The America I Know
I travel. A lot.
I've had the joy and the privilege to visit 47 of our 50 United States in my lifetime. In fact, in just the past three years I've spent nearly half my life on the road.
In these three years, I've spent time in small American towns in Florida, Pennsylvania, California, Georgia, North Carolina, New York, South Carolina, Maryland, Tennessee, Alaska, Ohio, Louisiana, New Jersey, Virginia, Oregon, Washington, Massachusetts, Connecticut, and Mississippi.
I've spent time in mid-sized American cities like Minneapolis, Richmond, Charlotte, Ft. Lauderdale, Portland, Columbus, and Memphis.
I've spent time in big American cities like Miami, Atlanta, Baltimore, Philadelphia, Boston, San Fransisco, Los Angeles, Washington, D.C., San Diego, and New York.
I've spent time on the right side of the tracks. I've spent time on the wrong side of the tracks.
I live in Brooklyn.
I've spent hours talking to vastly different people, with vastly different backgrounds, who hold vastly different beliefs, and who lead vastly different lives.
I've shared and prayed with Muslims, Christians, Jews, atheists, and spiritual folks who chose not to align their beliefs with any specific religion.
I've lived along side white people, black people, Latinos, Asian-Americans, and people living here in America from countries too many to count.
I know and love people who are straight, lesbian, gay, bisexual, and transgender.

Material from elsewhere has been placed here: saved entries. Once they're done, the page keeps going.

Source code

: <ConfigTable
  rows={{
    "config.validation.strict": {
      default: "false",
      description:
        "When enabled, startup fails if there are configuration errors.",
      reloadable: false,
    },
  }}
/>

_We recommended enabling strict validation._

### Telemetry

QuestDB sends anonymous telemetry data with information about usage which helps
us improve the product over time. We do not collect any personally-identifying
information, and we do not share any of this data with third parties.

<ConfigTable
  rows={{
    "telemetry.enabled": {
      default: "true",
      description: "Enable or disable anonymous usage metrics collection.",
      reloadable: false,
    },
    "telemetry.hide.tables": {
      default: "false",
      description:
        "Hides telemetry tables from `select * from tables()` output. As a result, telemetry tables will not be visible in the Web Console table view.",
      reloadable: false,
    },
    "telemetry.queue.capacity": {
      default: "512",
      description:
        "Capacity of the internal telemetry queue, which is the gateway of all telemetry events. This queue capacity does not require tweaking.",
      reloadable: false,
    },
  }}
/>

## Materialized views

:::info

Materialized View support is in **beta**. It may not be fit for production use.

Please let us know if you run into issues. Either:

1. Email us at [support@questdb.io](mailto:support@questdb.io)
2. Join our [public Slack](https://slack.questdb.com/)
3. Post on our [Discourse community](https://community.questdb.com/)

Many of my family members are Republicans. Many of my coworkers are Democrats. My brother is Libertarian. My friends are all of the above.
All this is to say that I have had the joy and the privilege to experience America in a deep, and varied, and personal, and intimate way.

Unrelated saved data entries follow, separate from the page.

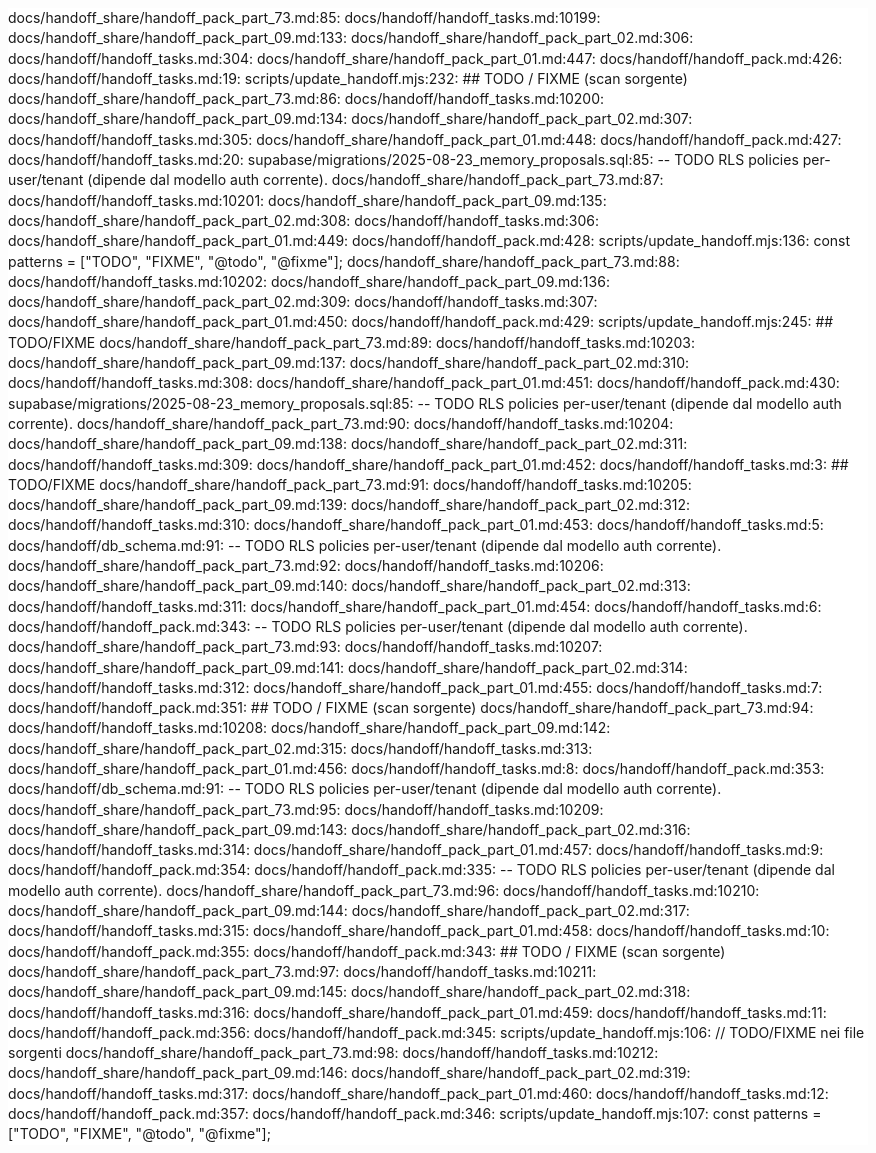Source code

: docs/handoff_share/handoff_pack_part_73.md:85: docs/handoff/handoff_tasks.md:10199: docs/handoff_share/handoff_pack_part_09.md:133: docs/handoff_share/handoff_pack_part_02.md:306: docs/handoff/handoff_tasks.md:304: docs/handoff_share/handoff_pack_part_01.md:447: docs/handoff/handoff_pack.md:426: docs/handoff/handoff_tasks.md:19: scripts/update_handoff.mjs:232: ## TODO / FIXME (scan sorgente)
docs/handoff_share/handoff_pack_part_73.md:86: docs/handoff/handoff_tasks.md:10200: docs/handoff_share/handoff_pack_part_09.md:134: docs/handoff_share/handoff_pack_part_02.md:307: docs/handoff/handoff_tasks.md:305: docs/handoff_share/handoff_pack_part_01.md:448: docs/handoff/handoff_pack.md:427: docs/handoff/handoff_tasks.md:20: supabase/migrations/2025-08-23_memory_proposals.sql:85: -- TODO RLS policies per-user/tenant (dipende dal modello auth corrente).
docs/handoff_share/handoff_pack_part_73.md:87: docs/handoff/handoff_tasks.md:10201: docs/handoff_share/handoff_pack_part_09.md:135: docs/handoff_share/handoff_pack_part_02.md:308: docs/handoff/handoff_tasks.md:306: docs/handoff_share/handoff_pack_part_01.md:449: docs/handoff/handoff_pack.md:428: scripts/update_handoff.mjs:136: const patterns = ["TODO", "FIXME", "@todo", "@fixme"];
docs/handoff_share/handoff_pack_part_73.md:88: docs/handoff/handoff_tasks.md:10202: docs/handoff_share/handoff_pack_part_09.md:136: docs/handoff_share/handoff_pack_part_02.md:309: docs/handoff/handoff_tasks.md:307: docs/handoff_share/handoff_pack_part_01.md:450: docs/handoff/handoff_pack.md:429: scripts/update_handoff.mjs:245: ## TODO/FIXME
docs/handoff_share/handoff_pack_part_73.md:89: docs/handoff/handoff_tasks.md:10203: docs/handoff_share/handoff_pack_part_09.md:137: docs/handoff_share/handoff_pack_part_02.md:310: docs/handoff/handoff_tasks.md:308: docs/handoff_share/handoff_pack_part_01.md:451: docs/handoff/handoff_pack.md:430: supabase/migrations/2025-08-23_memory_proposals.sql:85: -- TODO RLS policies per-user/tenant (dipende dal modello auth corrente).
docs/handoff_share/handoff_pack_part_73.md:90: docs/handoff/handoff_tasks.md:10204: docs/handoff_share/handoff_pack_part_09.md:138: docs/handoff_share/handoff_pack_part_02.md:311: docs/handoff/handoff_tasks.md:309: docs/handoff_share/handoff_pack_part_01.md:452: docs/handoff/handoff_tasks.md:3: ## TODO/FIXME
docs/handoff_share/handoff_pack_part_73.md:91: docs/handoff/handoff_tasks.md:10205: docs/handoff_share/handoff_pack_part_09.md:139: docs/handoff_share/handoff_pack_part_02.md:312: docs/handoff/handoff_tasks.md:310: docs/handoff_share/handoff_pack_part_01.md:453: docs/handoff/handoff_tasks.md:5: docs/handoff/db_schema.md:91: -- TODO RLS policies per-user/tenant (dipende dal modello auth corrente).
docs/handoff_share/handoff_pack_part_73.md:92: docs/handoff/handoff_tasks.md:10206: docs/handoff_share/handoff_pack_part_09.md:140: docs/handoff_share/handoff_pack_part_02.md:313: docs/handoff/handoff_tasks.md:311: docs/handoff_share/handoff_pack_part_01.md:454: docs/handoff/handoff_tasks.md:6: docs/handoff/handoff_pack.md:343: -- TODO RLS policies per-user/tenant (dipende dal modello auth corrente).
docs/handoff_share/handoff_pack_part_73.md:93: docs/handoff/handoff_tasks.md:10207: docs/handoff_share/handoff_pack_part_09.md:141: docs/handoff_share/handoff_pack_part_02.md:314: docs/handoff/handoff_tasks.md:312: docs/handoff_share/handoff_pack_part_01.md:455: docs/handoff/handoff_tasks.md:7: docs/handoff/handoff_pack.md:351: ## TODO / FIXME (scan sorgente)
docs/handoff_share/handoff_pack_part_73.md:94: docs/handoff/handoff_tasks.md:10208: docs/handoff_share/handoff_pack_part_09.md:142: docs/handoff_share/handoff_pack_part_02.md:315: docs/handoff/handoff_tasks.md:313: docs/handoff_share/handoff_pack_part_01.md:456: docs/handoff/handoff_tasks.md:8: docs/handoff/handoff_pack.md:353: docs/handoff/db_schema.md:91: -- TODO RLS policies per-user/tenant (dipende dal modello auth corrente).
docs/handoff_share/handoff_pack_part_73.md:95: docs/handoff/handoff_tasks.md:10209: docs/handoff_share/handoff_pack_part_09.md:143: docs/handoff_share/handoff_pack_part_02.md:316: docs/handoff/handoff_tasks.md:314: docs/handoff_share/handoff_pack_part_01.md:457: docs/handoff/handoff_tasks.md:9: docs/handoff/handoff_pack.md:354: docs/handoff/handoff_pack.md:335: -- TODO RLS policies per-user/tenant (dipende dal modello auth corrente).
docs/handoff_share/handoff_pack_part_73.md:96: docs/handoff/handoff_tasks.md:10210: docs/handoff_share/handoff_pack_part_09.md:144: docs/handoff_share/handoff_pack_part_02.md:317: docs/handoff/handoff_tasks.md:315: docs/handoff_share/handoff_pack_part_01.md:458: docs/handoff/handoff_tasks.md:10: docs/handoff/handoff_pack.md:355: docs/handoff/handoff_pack.md:343: ## TODO / FIXME (scan sorgente)
docs/handoff_share/handoff_pack_part_73.md:97: docs/handoff/handoff_tasks.md:10211: docs/handoff_share/handoff_pack_part_09.md:145: docs/handoff_share/handoff_pack_part_02.md:318: docs/handoff/handoff_tasks.md:316: docs/handoff_share/handoff_pack_part_01.md:459: docs/handoff/handoff_tasks.md:11: docs/handoff/handoff_pack.md:356: docs/handoff/handoff_pack.md:345: scripts/update_handoff.mjs:106: // TODO/FIXME nei file sorgenti
docs/handoff_share/handoff_pack_part_73.md:98: docs/handoff/handoff_tasks.md:10212: docs/handoff_share/handoff_pack_part_09.md:146: docs/handoff_share/handoff_pack_part_02.md:319: docs/handoff/handoff_tasks.md:317: docs/handoff_share/handoff_pack_part_01.md:460: docs/handoff/handoff_tasks.md:12: docs/handoff/handoff_pack.md:357: docs/handoff/handoff_pack.md:346: scripts/update_handoff.mjs:107: const patterns = ["TODO", "FIXME", "@todo", "@fixme"];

Over the past two weeks I watched and listened to politicians, analysts, correspondents, talking heads, editorialists, admired actors, forgotten celebrities, brave soldiers, patriotic citizens, and people who grieve lost loved ones.
As I watched and listened, I saw painted two startlingly different portraits of America. Frankly, I'm not sure these two pictures could be any more different.
But only one version matches the America I know and love, the America I've been able to experience from sea to sea, from north to south, from small town to big city to cities every size in between.
And if that other America does exist, it sure doesn't exist anywhere I've been.